La directora del hospital general Doctor Aurelio Valdivieso dio una entrevista a Mario Maldonado en el que habló de la condición clínica de la menor
El Heraldo de México. La atención médica de la herida y la pofilaxis dentro de las primeras 72 horas pudo haber salvado la vida del niño de siete años que murió tras haber sido mordido por un murciélago que le contagió la rabia el pasado 28 de diciembre, así lo informó Concepción Rocío Arias, directora del hospital general Doctor Aurelio Valdivieso, en entrevista con Mario Maldonado a través de la señal de televisión de El Heraldo Media Group.
Ahora la hermana de ocho años de edad del fallecido se debate entre la vida y la muerte por este virus que afecta el sistema nervioso. De acuerdo con la especialista, las posibilidades de que fallezca son muy altas. La familia de la pequeña espera que un milagro suceda en la Oaxaca.
«Ya no hay respuesta de reflejos primarios», dijo la directora sobre la condición clínica de la niña, quien se encuentra conectada a un respirador.
Los pronósticos de la tercera víctima de la mordedura son mucho más alentadores, pues aunque terminó expuesta al igual que sus hermanos, no desarrolló la enfermedad y solamente tuvo que ser sometida a la profilaxis para mantenerla estable. Fue dada de alta el pasado viernes.

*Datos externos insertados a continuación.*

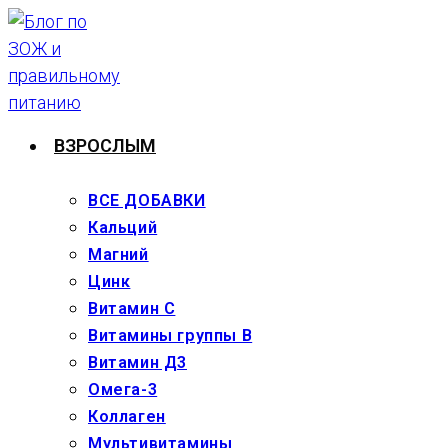
Перейти
к
содержимому
ВЗРОСЛЫМ
ВСЕ ДОБАВКИ
Кальций
Магний
Цинк
Витамин С
Витамины группы В
Витамин Д3
Омега-3
Коллаген
Мультивитамины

Un diagnóstico que llegó tarde
La autopsia realizada sobre el menor de edad que fue atacado junto con sus hermanos dentro de su habitación en San Lorenzo Texmelúcan arrojó que el virus rábico se había alojado en sistema nervioso. Durante más de un mes, el caso de los menores no fue confirmado como un contagio de este mal.
De acuerdo con las declaraciones que ha dado la madre de los menores, el pasado 1 de diciembre entró a la habitación de los niños, a los cuales encontró con diversas heridas y sangrando. En el lugar vio al animal, por lo que lo mató y curó las heridas de sus hijos.
Al llevarlos al médico, este les recetó antibióticos y los envió de nueva cuenta a casa. No obstante, los pequeños comenzaron a experimentar dolores y varios síntomas de la enfermedad. No fue sino hasta el 21 de diciembre cuando en el hospital más cercano a su casa se determinó que los niños podrían padecer este mal.
«En toda mi carrera médica no había visto un caso de rabia, mucho menos de un murciélago», dijo.
Los mayores de los hermanos tenían síntomas, por lo que se les sometió a un respirador y a diversos cuidados para tratar de parar el paso de este padecimiento. La menor de ellos fue atendida con profilaxis y al final dada de alta.
Un caso inaudito
«Este fue un hecho aislado y desafortunado para esta familia», aseguró la especialista al responder sobre la posibilidad de que haya más casos como este.
El destino del cuerpo del murciélago es un misterio para las autoridades, por lo que no se pudo realizar ninguna prueba sobre sus restos, lo cual pudo haber ayudado a evitar que la enfermedad avanzara tan rápidamente.
«En el momento sí se pudo haber hecho el análisis en el animal para saber si era portador de rabia», dijo.
Lo inaudito de la transmisión de este mal es tal que en 2020 se reportó el primer caso en 15 años. En ese entonces, un hombre se enfermó tras ser mordido por un perro. El gobierno de México aplicó al menos 194 millones 600 mil vacunas de 2010 a 2020 para erradicar este mal.
Incluso en 2019 el Centro Nacional de Programas Preventivos y Control de Enfermedades dio a conocer que la Organización Mundial de la Salud (OMS) consideraba que la transmisión de este virus desde los canes a los seres humanos estaba completamente erradicada.